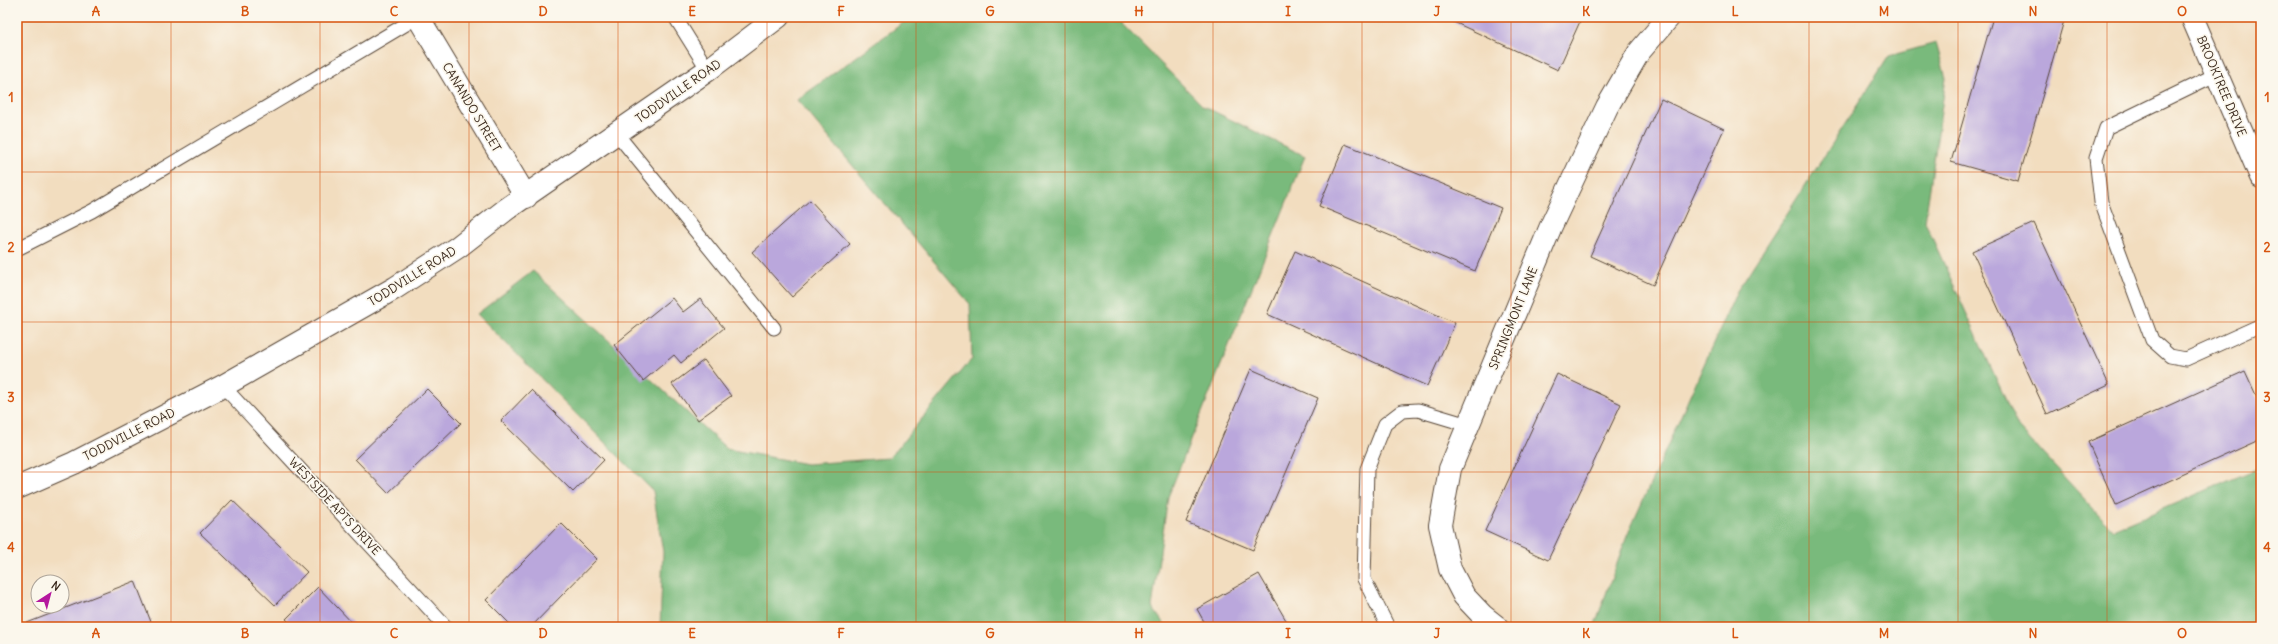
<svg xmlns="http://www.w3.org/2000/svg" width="2278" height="644" font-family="Delius,sans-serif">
<rect width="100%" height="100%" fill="#fbf7ec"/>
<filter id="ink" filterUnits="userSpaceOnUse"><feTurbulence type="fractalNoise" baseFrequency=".025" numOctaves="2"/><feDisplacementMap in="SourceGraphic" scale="8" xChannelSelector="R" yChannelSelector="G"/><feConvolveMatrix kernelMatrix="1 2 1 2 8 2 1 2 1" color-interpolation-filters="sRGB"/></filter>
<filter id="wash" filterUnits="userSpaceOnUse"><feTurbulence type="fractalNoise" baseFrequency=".012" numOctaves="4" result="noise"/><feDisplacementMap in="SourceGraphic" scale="16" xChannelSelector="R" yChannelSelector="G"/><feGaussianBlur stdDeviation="0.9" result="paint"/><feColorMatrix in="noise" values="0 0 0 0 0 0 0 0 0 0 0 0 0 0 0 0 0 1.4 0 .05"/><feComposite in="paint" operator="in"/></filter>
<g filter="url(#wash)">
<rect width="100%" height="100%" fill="#f2ddbf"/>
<!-- forest -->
<path fill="#79ba7c" stroke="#5a724d" d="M 911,17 L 1115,17 L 1203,106 L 1305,156 L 1168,497 L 1152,607 L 1166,627 L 660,627 L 663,552 L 653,491 L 477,314 L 533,271 L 727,449 L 807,464 L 889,458 L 972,359 L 970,304 L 797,100 Z
M 1936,43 L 1946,78 L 1925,222 L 2018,427 L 2113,530 L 2261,467 L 2261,627 L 1594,627 L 1627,536 L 1737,291 L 1889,56 Z"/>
<g id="blocks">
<!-- building -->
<path fill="#baa7dc" d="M 1443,17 L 1582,17 L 1558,70 Z
M 1993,17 L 2065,17 L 2018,181 L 1951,162 Z
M 1661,99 L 1724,129 L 1653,285 L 1590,256 Z
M 1345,144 L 1501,208 L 1475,271 L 1319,206 Z
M 810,200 L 850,244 L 792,297 L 752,252 Z
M 2034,223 L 2109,385 L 2047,414 L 1972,251 Z
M 1295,251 L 1455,323 L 1427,386 L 1267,314 Z
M 672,298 L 683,312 L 700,299 L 724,328 L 681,363 L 674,355 L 643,381 L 614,345 Z
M 704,360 L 731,396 L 698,420 L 672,384 Z
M 1251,369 L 1318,398 L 1253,550 L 1186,522 Z
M 2245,371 L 2261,406 L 2261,439 L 2116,505 L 2088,442 Z
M 1557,374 L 1621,404 L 1548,560 L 1485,531 Z
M 427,389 L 461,423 L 388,493 L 355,459 Z
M 531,390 L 604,460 L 573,492 L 501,421 Z
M 232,500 L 307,572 L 275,605 L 200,533 Z
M 561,523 L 597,559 L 531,627 L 513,627 L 486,600 Z
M 1259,574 L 1290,627 L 1207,627 L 1197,609 Z
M 135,581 L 153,627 L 29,627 L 27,623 Z
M 318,587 L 356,627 L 294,627 L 286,619 Z"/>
</g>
</g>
<g filter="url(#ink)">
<use href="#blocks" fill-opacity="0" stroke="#564536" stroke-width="1"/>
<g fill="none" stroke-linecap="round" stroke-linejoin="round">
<!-- service casing -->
<g stroke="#564536" stroke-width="15">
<path id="service" d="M 675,17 L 708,70
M 2217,74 L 2106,128 L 2096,158 L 2101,202 L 2152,340 L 2170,356 L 2186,359 L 2261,325
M 617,134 L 774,328
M 17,249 L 92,211 L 418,17
M 223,386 L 446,627
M 1388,627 L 1364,579 L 1367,469 L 1385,424 L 1402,411 L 1418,410 L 1468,425"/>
</g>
<!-- minor casing -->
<g stroke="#564536" stroke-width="24">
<path id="minor" d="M 418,17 L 526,197
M 2192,17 L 2261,177
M 1497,627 L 1483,616 L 1464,596 L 1450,569 L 1440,525 L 1450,469 L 1551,226 L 1607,107 L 1639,52 L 1669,17"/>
</g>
<!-- tertiary casing -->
<g stroke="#564536" stroke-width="24">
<path id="tertiary" d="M 17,488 L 74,463 L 223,386 L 395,288 L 458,247 L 508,208 L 708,70 L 778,17"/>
</g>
<!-- service -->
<use href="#service" stroke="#fff" stroke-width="13"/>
<!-- minor -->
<use href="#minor" stroke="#fff" stroke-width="22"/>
<!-- tertiary -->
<use href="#tertiary" stroke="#fff" stroke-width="22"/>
</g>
</g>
<!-- grid -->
<path fill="none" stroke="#d7540e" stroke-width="1" stroke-opacity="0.55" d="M 171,17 L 171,627M 320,17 L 320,627M 469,17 L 469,627M 618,17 L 618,627M 767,17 L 767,627M 916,17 L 916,627M 1065,17 L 1065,627M 1213,17 L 1213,627M 1362,17 L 1362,627M 1511,17 L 1511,627M 1660,17 L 1660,627M 1809,17 L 1809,627M 1958,17 L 1958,627M 2107,17 L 2107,627M 17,172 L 2261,172M 17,322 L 2261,322M 17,472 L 2261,472"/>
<g text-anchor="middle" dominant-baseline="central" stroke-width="3.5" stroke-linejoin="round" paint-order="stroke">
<!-- street labels -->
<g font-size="12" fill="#3b2a1e" stroke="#fbf7ec">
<text transform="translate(2222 86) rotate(67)">BROOKTREE DRIVE</text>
<text transform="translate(678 91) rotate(-35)">TODDVILLE ROAD</text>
<text transform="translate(472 107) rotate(59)">CANANDO STREET</text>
<text transform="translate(412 276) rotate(-32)">TODDVILLE ROAD</text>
<text transform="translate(1513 318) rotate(-68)">SPRINGMONT LANE</text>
<text transform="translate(129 434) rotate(-27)">TODDVILLE ROAD</text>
<text transform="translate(335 506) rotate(47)">WESTSIDE APTS DRIVE</text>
</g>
</g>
<!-- margin -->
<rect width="2278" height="644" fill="none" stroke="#fbf7ec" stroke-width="44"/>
<!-- north arrow -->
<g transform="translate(50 594) rotate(36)"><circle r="19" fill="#fbf7ec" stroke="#aea59a"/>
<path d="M0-3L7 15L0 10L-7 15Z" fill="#b5179e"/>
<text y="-6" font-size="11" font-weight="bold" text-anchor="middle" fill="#3b2a1e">N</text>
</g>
<rect x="22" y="22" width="2234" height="600" fill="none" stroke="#d7540e" stroke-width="1.5"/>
<g font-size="13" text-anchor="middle" font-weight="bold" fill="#d7540e">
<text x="96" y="16">A</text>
<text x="245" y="16">B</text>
<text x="394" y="16">C</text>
<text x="543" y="16">D</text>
<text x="692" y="16">E</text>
<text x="841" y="16">F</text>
<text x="990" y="16">G</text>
<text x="1139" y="16">H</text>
<text x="1288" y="16">I</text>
<text x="1437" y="16">J</text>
<text x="1586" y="16">K</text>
<text x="1735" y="16">L</text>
<text x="1884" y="16">M</text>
<text x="2033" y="16">N</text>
<text x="2182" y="16">O</text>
<text x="11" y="102">1</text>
<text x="2267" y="102">1</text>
<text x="11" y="252">2</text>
<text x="2267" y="252">2</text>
<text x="11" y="402">3</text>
<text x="2267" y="402">3</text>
<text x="11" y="552">4</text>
<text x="2267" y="552">4</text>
<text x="96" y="638">A</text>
<text x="245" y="638">B</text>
<text x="394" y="638">C</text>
<text x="543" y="638">D</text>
<text x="692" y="638">E</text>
<text x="841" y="638">F</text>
<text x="990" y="638">G</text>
<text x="1139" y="638">H</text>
<text x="1288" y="638">I</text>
<text x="1437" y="638">J</text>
<text x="1586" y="638">K</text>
<text x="1735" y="638">L</text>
<text x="1884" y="638">M</text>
<text x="2033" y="638">N</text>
<text x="2182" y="638">O</text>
</g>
</svg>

◆ **PROBLEM REQUIREMENTS**: Return each record exactly as given, excluding any image.

◆ **ANSWER AREA**:
<svg xmlns="http://www.w3.org/2000/svg" width="2278" height="644" font-family="Delius,sans-serif">
<rect width="100%" height="100%" fill="#fbf7ec"/>
<filter id="ink" filterUnits="userSpaceOnUse"><feTurbulence type="fractalNoise" baseFrequency=".025" numOctaves="2"/><feDisplacementMap in="SourceGraphic" scale="8" xChannelSelector="R" yChannelSelector="G"/><feConvolveMatrix kernelMatrix="1 2 1 2 8 2 1 2 1" color-interpolation-filters="sRGB"/></filter>
<filter id="wash" filterUnits="userSpaceOnUse"><feTurbulence type="fractalNoise" baseFrequency=".012" numOctaves="4" result="noise"/><feDisplacementMap in="SourceGraphic" scale="16" xChannelSelector="R" yChannelSelector="G"/><feGaussianBlur stdDeviation="0.9" result="paint"/><feColorMatrix in="noise" values="0 0 0 0 0 0 0 0 0 0 0 0 0 0 0 0 0 1.4 0 .05"/><feComposite in="paint" operator="in"/></filter>
<g filter="url(#wash)">
<rect width="100%" height="100%" fill="#f2ddbf"/>
<!-- forest -->
<path fill="#79ba7c" stroke="#5a724d" d="M 911,17 L 1115,17 L 1203,106 L 1305,156 L 1168,497 L 1152,607 L 1166,627 L 660,627 L 663,552 L 653,491 L 477,314 L 533,271 L 727,449 L 807,464 L 889,458 L 972,359 L 970,304 L 797,100 Z
M 1936,43 L 1946,78 L 1925,222 L 2018,427 L 2113,530 L 2261,467 L 2261,627 L 1594,627 L 1627,536 L 1737,291 L 1889,56 Z"/>
<g id="blocks">
<!-- building -->
<path fill="#baa7dc" d="M 1443,17 L 1582,17 L 1558,70 Z
M 1993,17 L 2065,17 L 2018,181 L 1951,162 Z
M 1661,99 L 1724,129 L 1653,285 L 1590,256 Z
M 1345,144 L 1501,208 L 1475,271 L 1319,206 Z
M 810,200 L 850,244 L 792,297 L 752,252 Z
M 2034,223 L 2109,385 L 2047,414 L 1972,251 Z
M 1295,251 L 1455,323 L 1427,386 L 1267,314 Z
M 672,298 L 683,312 L 700,299 L 724,328 L 681,363 L 674,355 L 643,381 L 614,345 Z
M 704,360 L 731,396 L 698,420 L 672,384 Z
M 1251,369 L 1318,398 L 1253,550 L 1186,522 Z
M 2245,371 L 2261,406 L 2261,439 L 2116,505 L 2088,442 Z
M 1557,374 L 1621,404 L 1548,560 L 1485,531 Z
M 427,389 L 461,423 L 388,493 L 355,459 Z
M 531,390 L 604,460 L 573,492 L 501,421 Z
M 232,500 L 307,572 L 275,605 L 200,533 Z
M 561,523 L 597,559 L 531,627 L 513,627 L 486,600 Z
M 1259,574 L 1290,627 L 1207,627 L 1197,609 Z
M 135,581 L 153,627 L 29,627 L 27,623 Z
M 318,587 L 356,627 L 294,627 L 286,619 Z"/>
</g>
</g>
<g filter="url(#ink)">
<use href="#blocks" fill-opacity="0" stroke="#564536" stroke-width="1"/>
<g fill="none" stroke-linecap="round" stroke-linejoin="round">
<!-- service casing -->
<g stroke="#564536" stroke-width="15">
<path id="service" d="M 675,17 L 708,70
M 2217,74 L 2106,128 L 2096,158 L 2101,202 L 2152,340 L 2170,356 L 2186,359 L 2261,325
M 617,134 L 774,328
M 17,249 L 92,211 L 418,17
M 223,386 L 446,627
M 1388,627 L 1364,579 L 1367,469 L 1385,424 L 1402,411 L 1418,410 L 1468,425"/>
</g>
<!-- minor casing -->
<g stroke="#564536" stroke-width="24">
<path id="minor" d="M 418,17 L 526,197
M 2192,17 L 2261,177
M 1497,627 L 1483,616 L 1464,596 L 1450,569 L 1440,525 L 1450,469 L 1551,226 L 1607,107 L 1639,52 L 1669,17"/>
</g>
<!-- tertiary casing -->
<g stroke="#564536" stroke-width="24">
<path id="tertiary" d="M 17,488 L 74,463 L 223,386 L 395,288 L 458,247 L 508,208 L 708,70 L 778,17"/>
</g>
<!-- service -->
<use href="#service" stroke="#fff" stroke-width="13"/>
<!-- minor -->
<use href="#minor" stroke="#fff" stroke-width="22"/>
<!-- tertiary -->
<use href="#tertiary" stroke="#fff" stroke-width="22"/>
</g>
</g>
<!-- grid -->
<path fill="none" stroke="#d7540e" stroke-width="1" stroke-opacity="0.55" d="M 171,17 L 171,627M 320,17 L 320,627M 469,17 L 469,627M 618,17 L 618,627M 767,17 L 767,627M 916,17 L 916,627M 1065,17 L 1065,627M 1213,17 L 1213,627M 1362,17 L 1362,627M 1511,17 L 1511,627M 1660,17 L 1660,627M 1809,17 L 1809,627M 1958,17 L 1958,627M 2107,17 L 2107,627M 17,172 L 2261,172M 17,322 L 2261,322M 17,472 L 2261,472"/>
<g text-anchor="middle" dominant-baseline="central" stroke-width="3.5" stroke-linejoin="round" paint-order="stroke">
<!-- street labels -->
<g font-size="12" fill="#3b2a1e" stroke="#fbf7ec">
<text transform="translate(2222 86) rotate(67)">BROOKTREE DRIVE</text>
<text transform="translate(678 91) rotate(-35)">TODDVILLE ROAD</text>
<text transform="translate(472 107) rotate(59)">CANANDO STREET</text>
<text transform="translate(412 276) rotate(-32)">TODDVILLE ROAD</text>
<text transform="translate(1513 318) rotate(-68)">SPRINGMONT LANE</text>
<text transform="translate(129 434) rotate(-27)">TODDVILLE ROAD</text>
<text transform="translate(335 506) rotate(47)">WESTSIDE APTS DRIVE</text>
</g>
</g>
<!-- margin -->
<rect width="2278" height="644" fill="none" stroke="#fbf7ec" stroke-width="44"/>
<!-- north arrow -->
<g transform="translate(50 594) rotate(36)"><circle r="19" fill="#fbf7ec" stroke="#aea59a"/>
<path d="M0-3L7 15L0 10L-7 15Z" fill="#b5179e"/>
<text y="-6" font-size="11" font-weight="bold" text-anchor="middle" fill="#3b2a1e">N</text>
</g>
<rect x="22" y="22" width="2234" height="600" fill="none" stroke="#d7540e" stroke-width="1.5"/>
<g font-size="13" text-anchor="middle" font-weight="bold" fill="#d7540e">
<text x="96" y="16">A</text>
<text x="245" y="16">B</text>
<text x="394" y="16">C</text>
<text x="543" y="16">D</text>
<text x="692" y="16">E</text>
<text x="841" y="16">F</text>
<text x="990" y="16">G</text>
<text x="1139" y="16">H</text>
<text x="1288" y="16">I</text>
<text x="1437" y="16">J</text>
<text x="1586" y="16">K</text>
<text x="1735" y="16">L</text>
<text x="1884" y="16">M</text>
<text x="2033" y="16">N</text>
<text x="2182" y="16">O</text>
<text x="11" y="102">1</text>
<text x="2267" y="102">1</text>
<text x="11" y="252">2</text>
<text x="2267" y="252">2</text>
<text x="11" y="402">3</text>
<text x="2267" y="402">3</text>
<text x="11" y="552">4</text>
<text x="2267" y="552">4</text>
<text x="96" y="638">A</text>
<text x="245" y="638">B</text>
<text x="394" y="638">C</text>
<text x="543" y="638">D</text>
<text x="692" y="638">E</text>
<text x="841" y="638">F</text>
<text x="990" y="638">G</text>
<text x="1139" y="638">H</text>
<text x="1288" y="638">I</text>
<text x="1437" y="638">J</text>
<text x="1586" y="638">K</text>
<text x="1735" y="638">L</text>
<text x="1884" y="638">M</text>
<text x="2033" y="638">N</text>
<text x="2182" y="638">O</text>
</g>
</svg>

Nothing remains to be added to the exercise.